- [Consignes à suivre]:
A. D'après l'extrait sur la lassitude et la lutte, pourquoi ne suffit-il pas de mettre ses contradictions sous le tapis ? Répondez en une ou deux phrases.
B. Résumez en trois phrases l'extrait sur la lassitude et la lutte.

- [Extrait du texte]:
Dans ces moments de grande lassitude, il est aisé de se laisser porter par le courant, d’arrêter de lutter contre des forces qui prouvent chaque jour leur puissance et qui semblent largement nous dépasser. Il est encore plus aisé de se laisser couler un peu comme Martin Eden et de laisser la Méditerranée faire le reste. Chacun, ou presque, d’entre nous est porteur de contradictions. Ces contradictions, moi comme beaucoup je pense, je tente de m’en accommoder, de les mettre sous le tapis. Toutefois, et la réalité peut sembler cruelle, celles-ci finissent toujours par nous rattraper et nous transpercer de toutes parts. Que faire dans ces moments de doutes intenses ? Dans ces moments où l’on se dit que la lutte est peut-être, d’aucuns diront sans doute, perdue d’avance ? Je crois qu’il faut accepter qu’en ces moments un peu troubles, les victoires obtenues ne soient toujours que provisoires et presque toujours plus un motif de soulagement qu’autre chose. Est-ce pour autant une raison de cesser de lutter ? Sans doute pas et tant pis si comme Don Quichotte ou Rieux cela doit aboutir à ne vivre qu’une interminable défaite. Le doute n’est pas un signe de faiblesse s’il est le point de départ et non l’arrivée, il est même un atout non-négligeable. Face à ce long chemin tortueux et à la pente raide j’ai acquis une conviction : ce qui importe c’est de s’y engager pleinement en étant sûr à l’avance de nos propres défaillances et moments de doute plus ou moins profonds.

- [Extraits des lignes]:

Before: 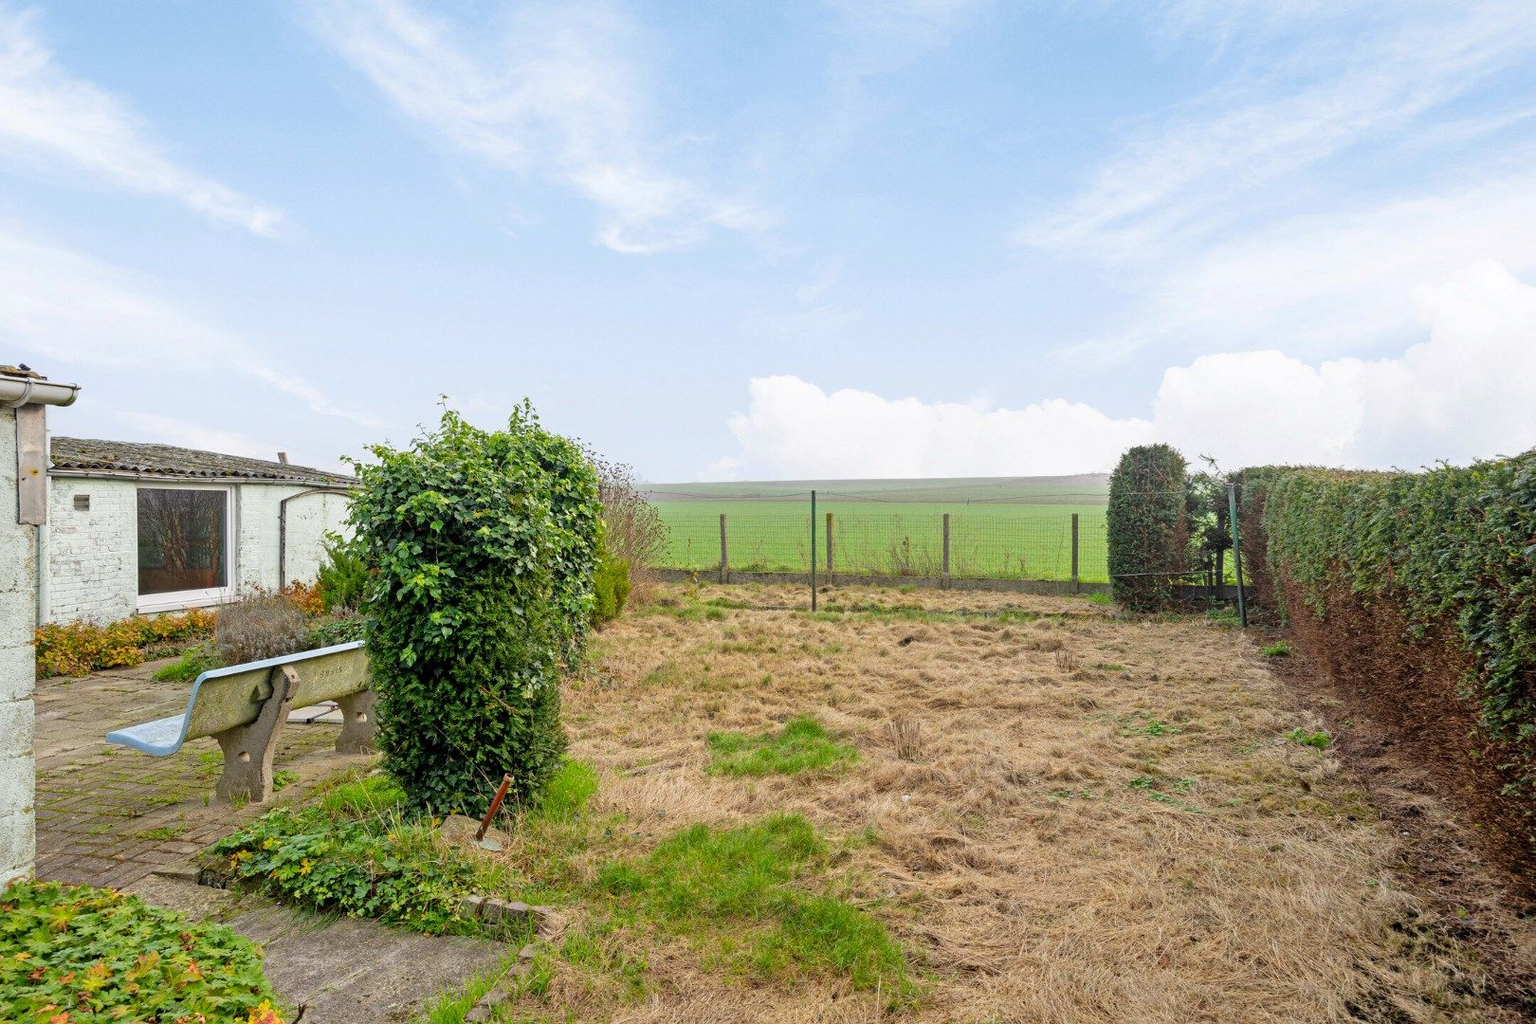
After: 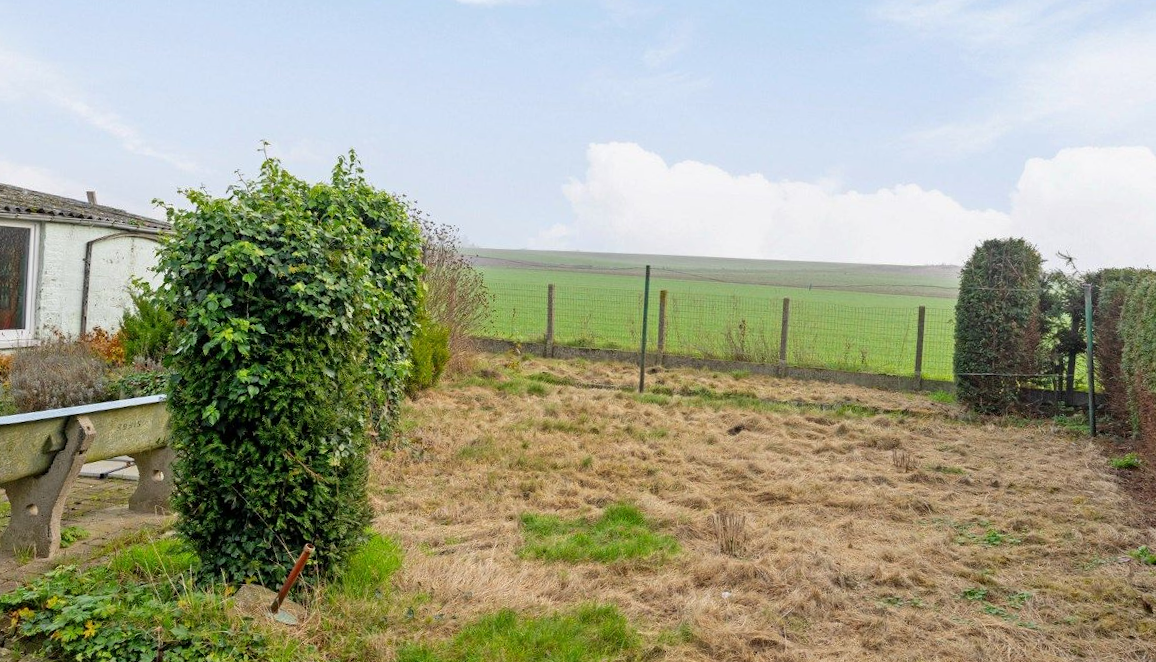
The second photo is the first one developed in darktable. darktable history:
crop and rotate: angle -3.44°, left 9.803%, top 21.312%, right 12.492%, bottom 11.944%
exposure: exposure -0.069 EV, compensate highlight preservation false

--

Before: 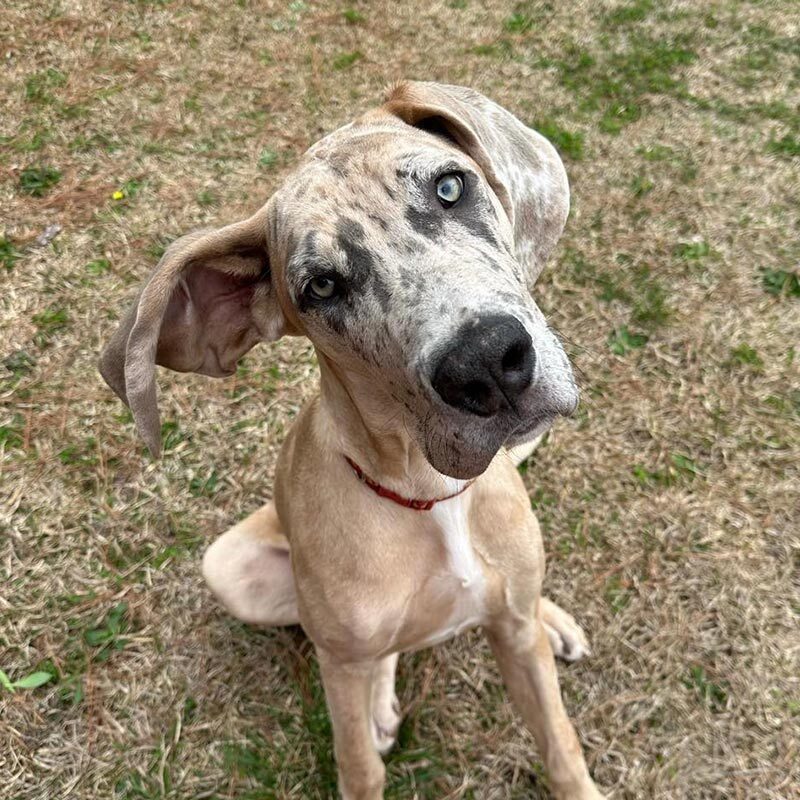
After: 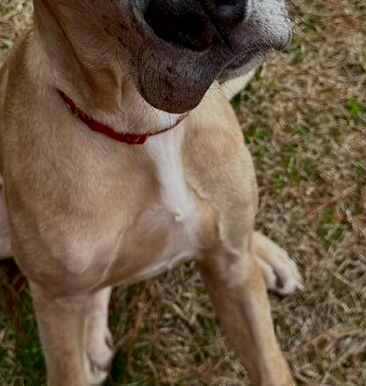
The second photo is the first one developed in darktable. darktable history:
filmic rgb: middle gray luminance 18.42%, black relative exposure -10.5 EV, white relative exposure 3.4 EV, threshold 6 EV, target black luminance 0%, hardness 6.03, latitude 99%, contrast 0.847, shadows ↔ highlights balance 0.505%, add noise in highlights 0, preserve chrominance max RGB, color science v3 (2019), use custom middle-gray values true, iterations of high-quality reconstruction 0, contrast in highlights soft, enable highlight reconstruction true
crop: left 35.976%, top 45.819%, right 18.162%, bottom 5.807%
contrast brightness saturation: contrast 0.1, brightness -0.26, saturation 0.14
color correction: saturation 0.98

* * *

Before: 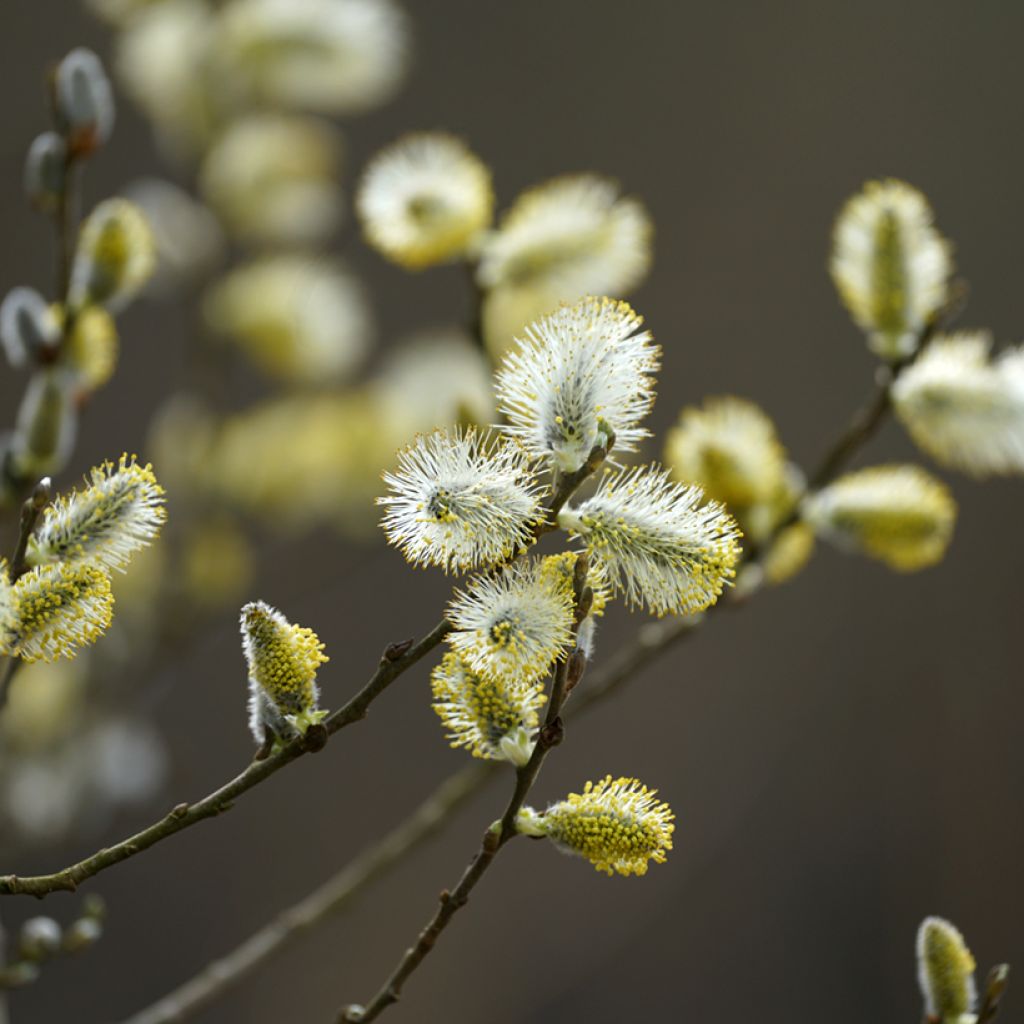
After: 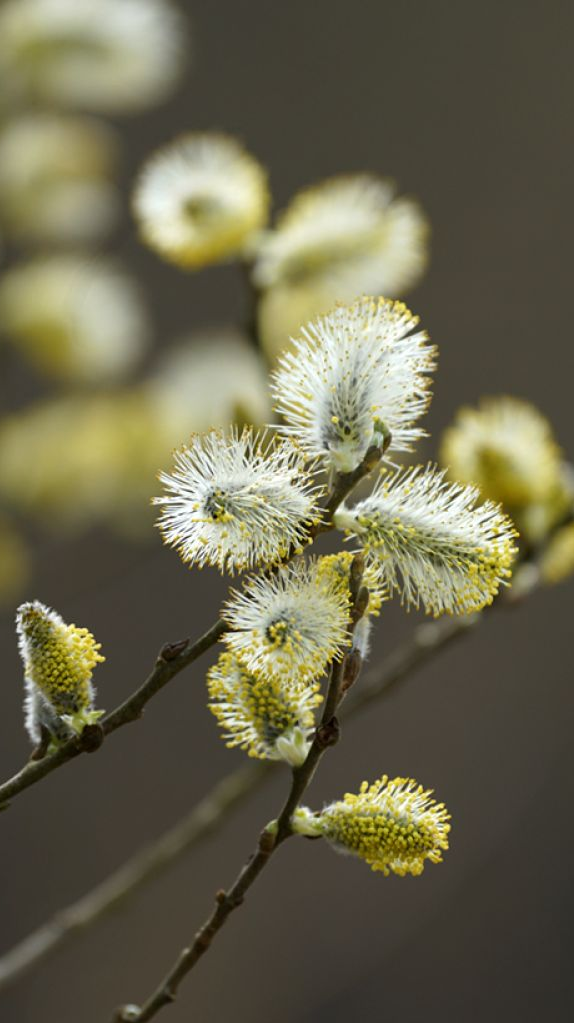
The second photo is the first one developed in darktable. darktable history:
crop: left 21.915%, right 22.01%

- [Réponses par consigne]:
A. Cela ne suffit pas, car ces contradictions finissent toujours par nous rattraper et nous transpercer de toutes parts, même quand on tente de s'en accommoder.

B. Dans les moments de grande lassitude, il est tentant de cesser de lutter, d'autant que nos contradictions, même cachées, finissent toujours par nous rattraper. Le texte admet que les victoires obtenues restent provisoires et sont surtout un motif de soulagement, sans y voir une raison de cesser la lutte, même au prix d'une interminable défaite. Le doute y est présenté comme un atout s'il est un point de départ, et l'essentiel est de s'engager pleinement en étant sûr d'avance de ses propres défaillances et moments de doute.